L’EROE CREMASCO A CUI LA CITTÁ DI ANCONA HA DEDICATO UN MONUMENTO ED UNA VIA PER IL SUO SACRIFICIO. ECCO CHI ERA, LA SUA STORIA E PERCHЀ Ѐ RICORDATO CON RICONOSCENZA

13 Ottobre 2021 Di Renato Crotti

La sera del 9 dicembre 1848, Giuseppe Garibaldi arrivò ad Ancona su un bastimento in cui si era imbarcato in incognito. L’eroe dei Due Mondi si recò al circolo patriottico anconetano, chiedendo l’adesione alla Repubblica Romana di imminente proclamazione. I patrioti dichiararono la loro volontà di sostenere la Repubblica, consapevoli del sicuro intervento a difesa del potere temporale del Papa delle due potenze cattoliche: Francia e Austria, con i loro potenti eserciti.

Alla proclamazione della Repubblica, infatti, papa Pio IX chiese l’aiuto degli austriaci, comandati dal feldmaresciallo Franz Wimpffen, per riprendere il possesso della Romagna e delle Marche.

Sono queste le premesse dell’assedio del 1849, con il quale Ancona rimase tra le ultime tre città, con Venezia e Roma, a continuare a resistere eroicamente durante la Prima guerra d’indipendenza italiana.

Ľ assedio austriaco durò 26 giorni (24 maggio-19 giugno). Vide contrapposti quattromila/cinquemila italiani a difesa della città e più di undicimila austriaci assedianti, coadiuvati da una flotta di sette navi che bloccarono il porto. Ancona, inoltre. poteva contare su una quantità di munizioni limitata, al contrario di quella delle forze assedianti.

Tra le pagine di eroismo si distinsero due valorosi: Antonio Elia ed il cremasco Giovanni Gervasoni, che è ricordato da un monumento eretto nel luogo della coraggiosa spedizione fuori dalle mura, in cui perse la vita, a Monte Marino.

A significare la grandezza delle sue gesta, la città di Ancona gli ha dedicato una via, sempre nel quartiere di Monte Marino. Il monumento oggi è un poco malridotto. Sarebbe un bel gesto se i comuni di Crema e Ancona, insieme, si facessero carico di rinverdire il ricordo e la memoria di questo valoroso combattente cremasco. Nemo propheta in patria.

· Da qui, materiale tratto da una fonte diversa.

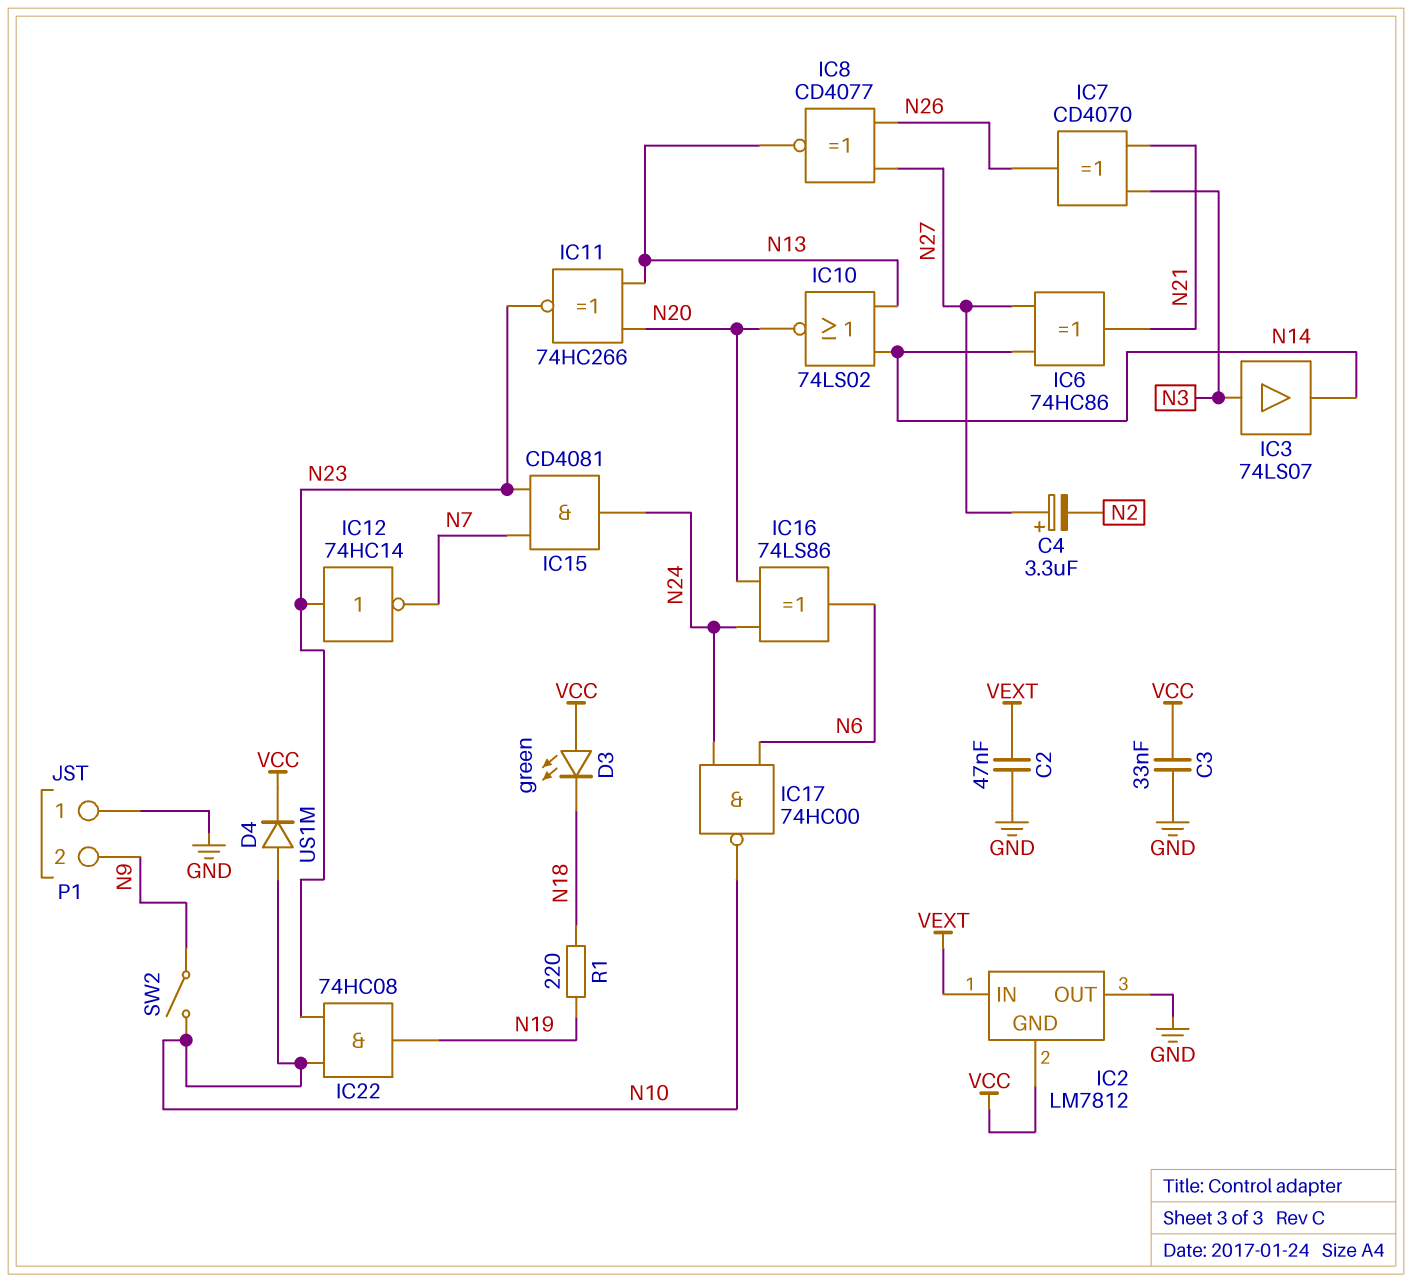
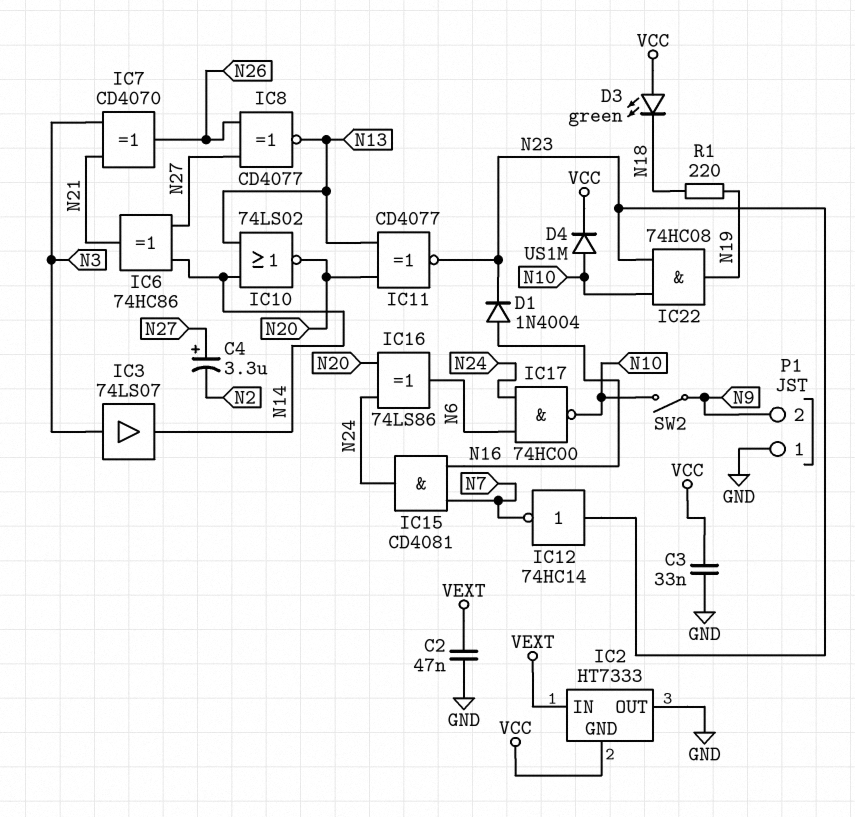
D1: none -> diode 1N4004 (A N16, K N23)
IC2: LM7812 -> HT7333
IC11: XNOR 74HC266 (in N13, in N20, out N23) -> XNOR CD4077 (in N13, in N20, out N23)
IC15: AND CD4081 (in N7, in N23, out N24) -> AND CD4081 (in N7, in N16, out N24)

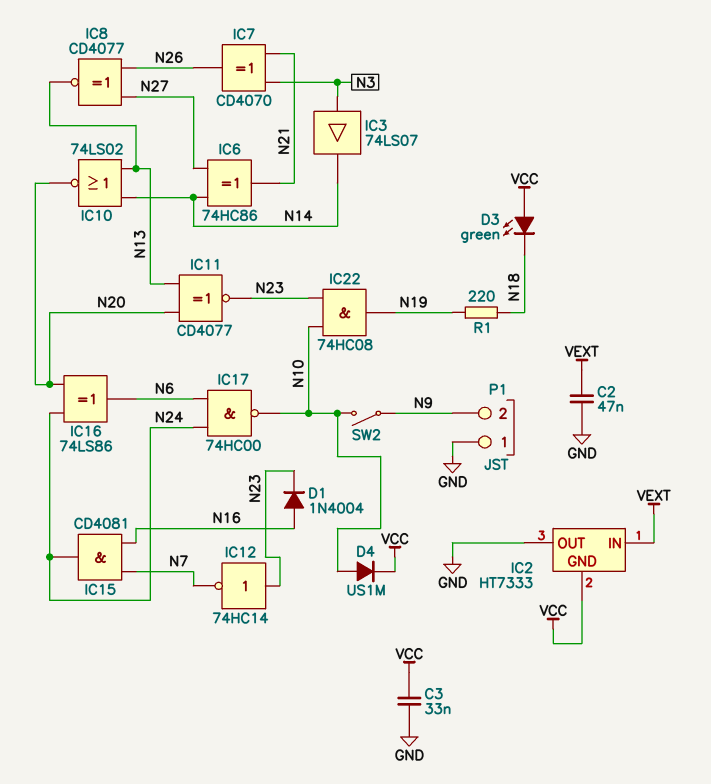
C4: 3.3uF (plus N27, minus N2) -> none

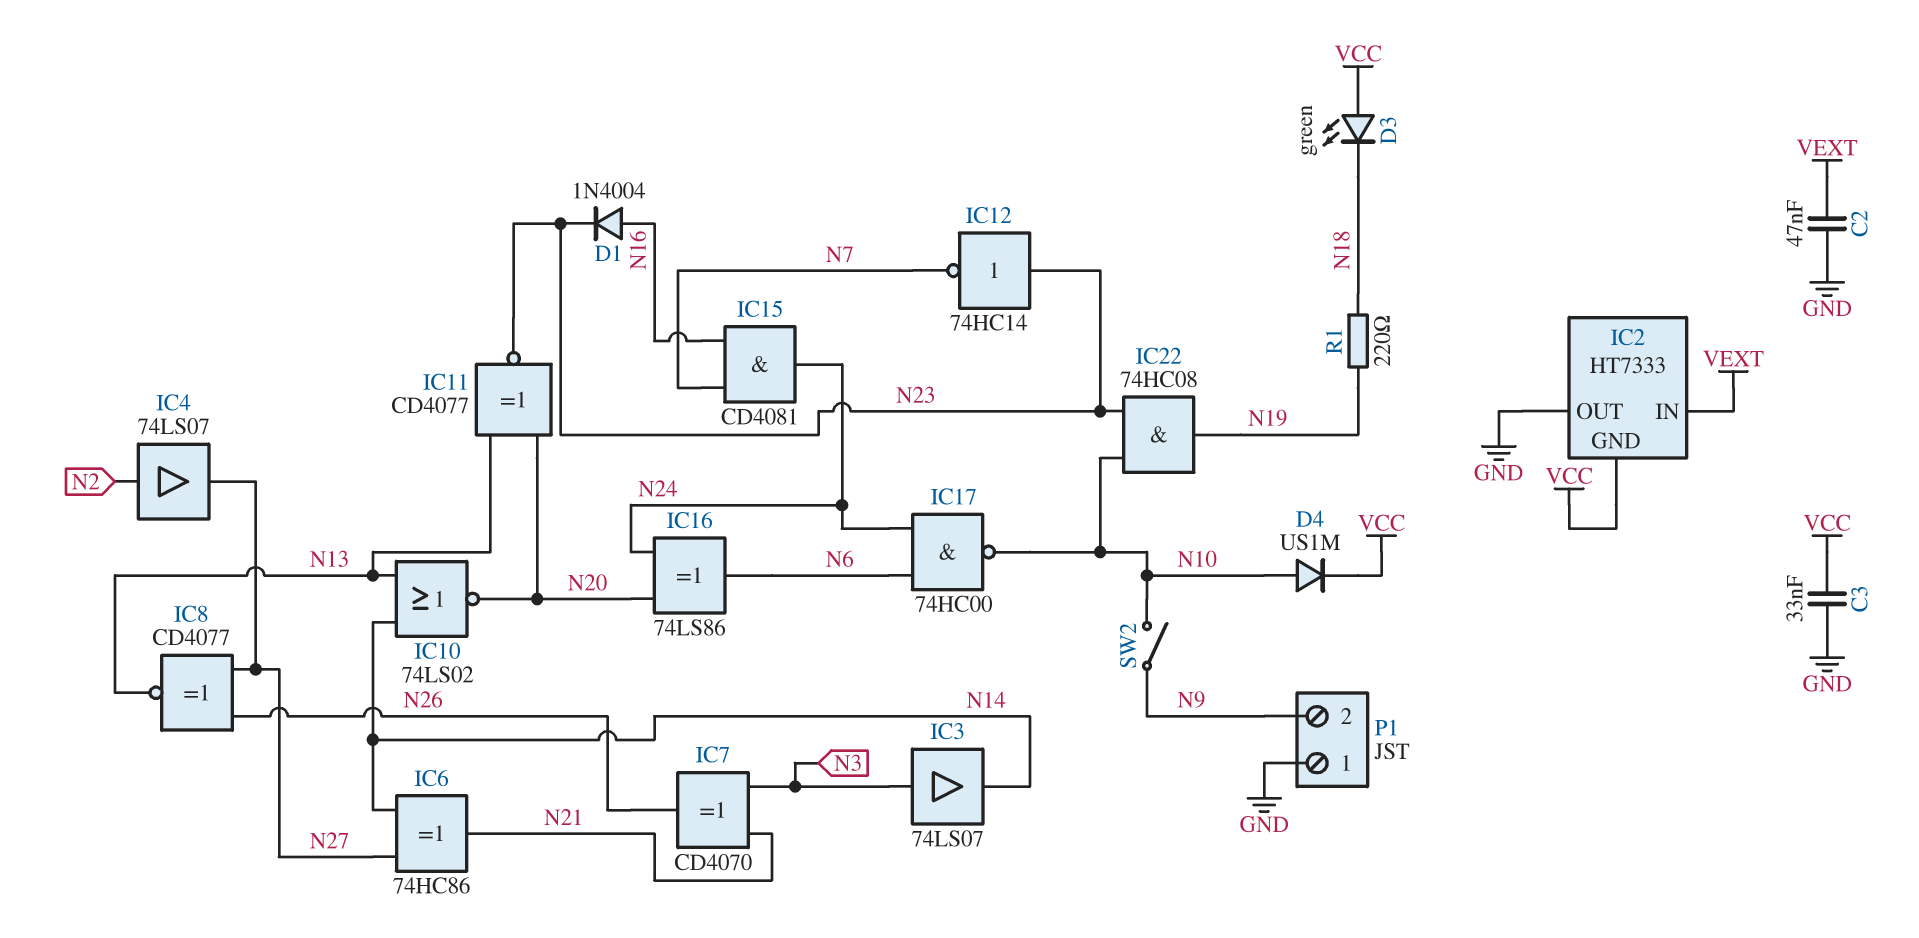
IC4: none -> buffer 74LS07 (in N2, out N27)

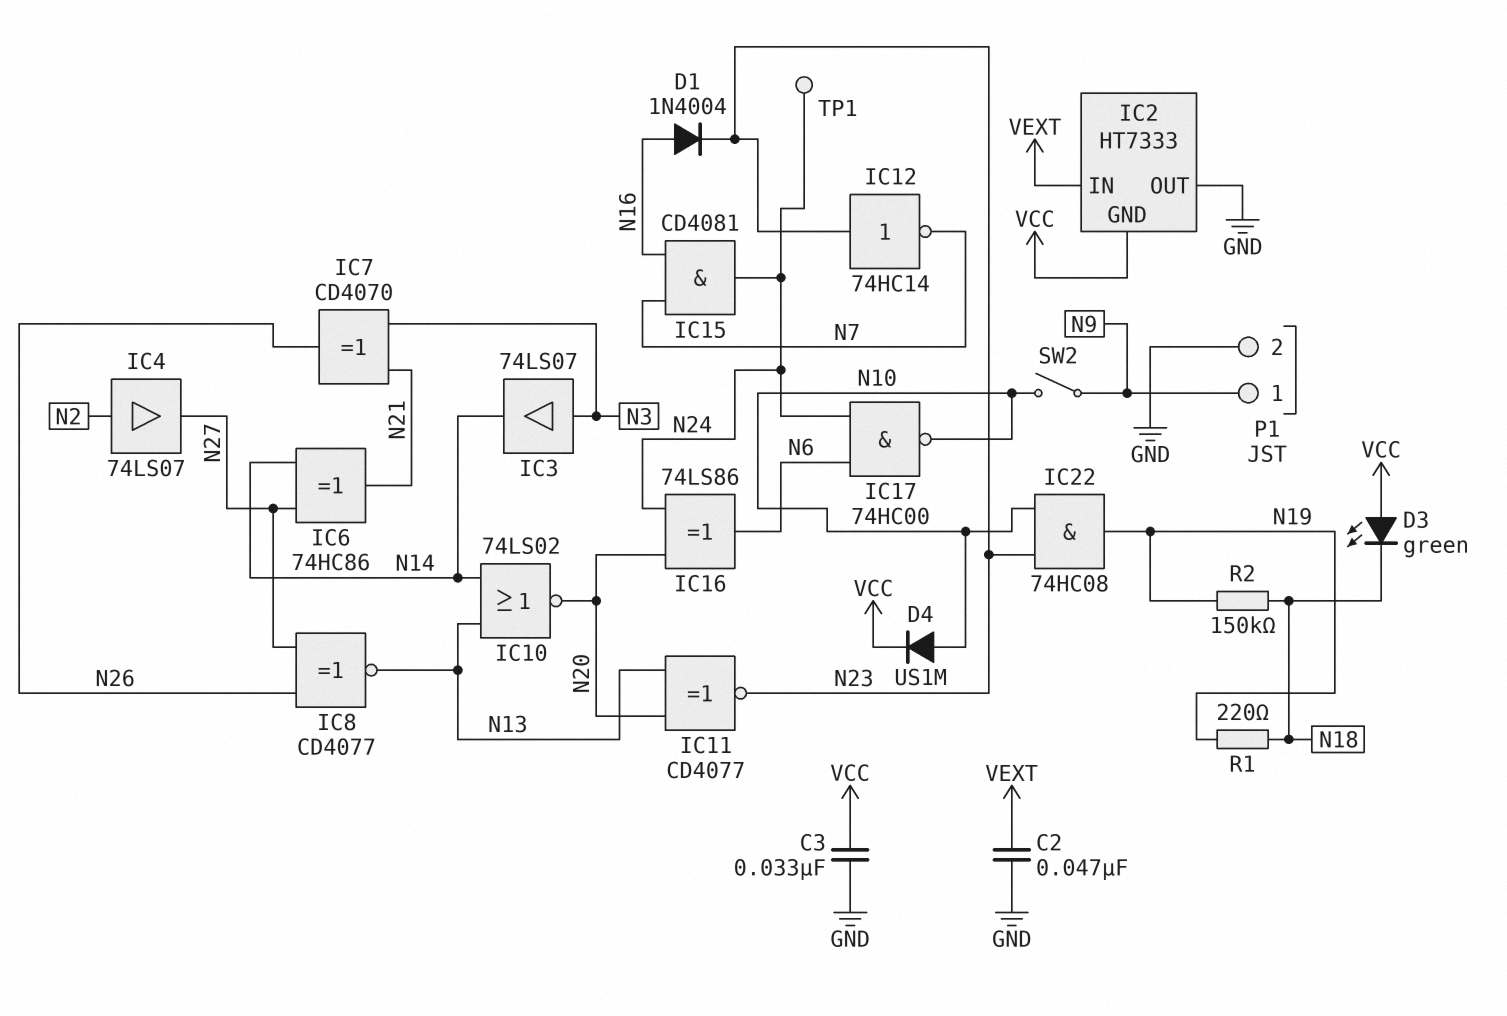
P1 pin 1: GND -> N9
P1 pin 2: N9 -> GND
R2: none -> 150k (N18, N19)
TP1: none -> test point (N24)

Era la prima volta che Ancona era difesa, oltre che da tutti i cittadini maschi, anche da numerosi uomini provenienti proprio con questo scopo da ogni parte d’Italia. Molti giovani anconetani, nel frattempo, combattevano nell’Assedio di Roma e in quello di Venezia. Tutti questi fatti possono essere letti come segno della diffusione capillare dello spirito risorgimentale, che travalicava i confini cittadini e regionali, nell’ideale della patria comune.

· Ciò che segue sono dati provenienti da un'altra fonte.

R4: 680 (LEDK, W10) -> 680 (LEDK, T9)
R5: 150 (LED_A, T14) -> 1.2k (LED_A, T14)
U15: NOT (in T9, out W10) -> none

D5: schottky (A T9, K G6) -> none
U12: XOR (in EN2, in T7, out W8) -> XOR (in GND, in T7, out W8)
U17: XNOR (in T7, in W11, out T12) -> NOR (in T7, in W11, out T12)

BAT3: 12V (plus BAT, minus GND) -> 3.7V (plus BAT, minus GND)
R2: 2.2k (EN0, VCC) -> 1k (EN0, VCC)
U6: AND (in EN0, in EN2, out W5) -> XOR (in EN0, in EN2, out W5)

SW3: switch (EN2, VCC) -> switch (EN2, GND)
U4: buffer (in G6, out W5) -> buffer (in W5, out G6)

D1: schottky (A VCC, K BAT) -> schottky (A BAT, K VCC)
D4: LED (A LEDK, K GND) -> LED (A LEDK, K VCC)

Segno della partecipazione totale del popolo alla resistenza anti-austriaca fu anche il contributo delle donne, che si dedicarano alla cura dei feriti, e dei sacerdoti, che organizzarono il servizio del loro trasporto sino al luogo di cura.

Il 21 giugno, dopo un accesissimo dibattito, fu decisa la resa, contro il parere del comandante Zambeccari. Il numero dei difensori morti è difficile da stabilire, anche per la presenza di numerosissimi uomini non originari della città. Comunque, il numero è sicuramente superiore ai cinquecento.

I difensori della città consegnarono la Cittadella ed i forti. Quando gli austriaci entrarono in città, ai difensori di Ancona fu concesso l’onore delle armi dal loro comandante. L’occupazione austriaca, con il consenso pontificio, proseguì per dieci anni.

Dopo l’Unità d’Italia, in occasione del cinquantenario, Ancona venne insignita della medaglia d’oro come Benemerita del Risorgimento nazionale per l’eroismo e l’attaccamento agli ideali di libertà e di indipendenza dimostrati nel 1849.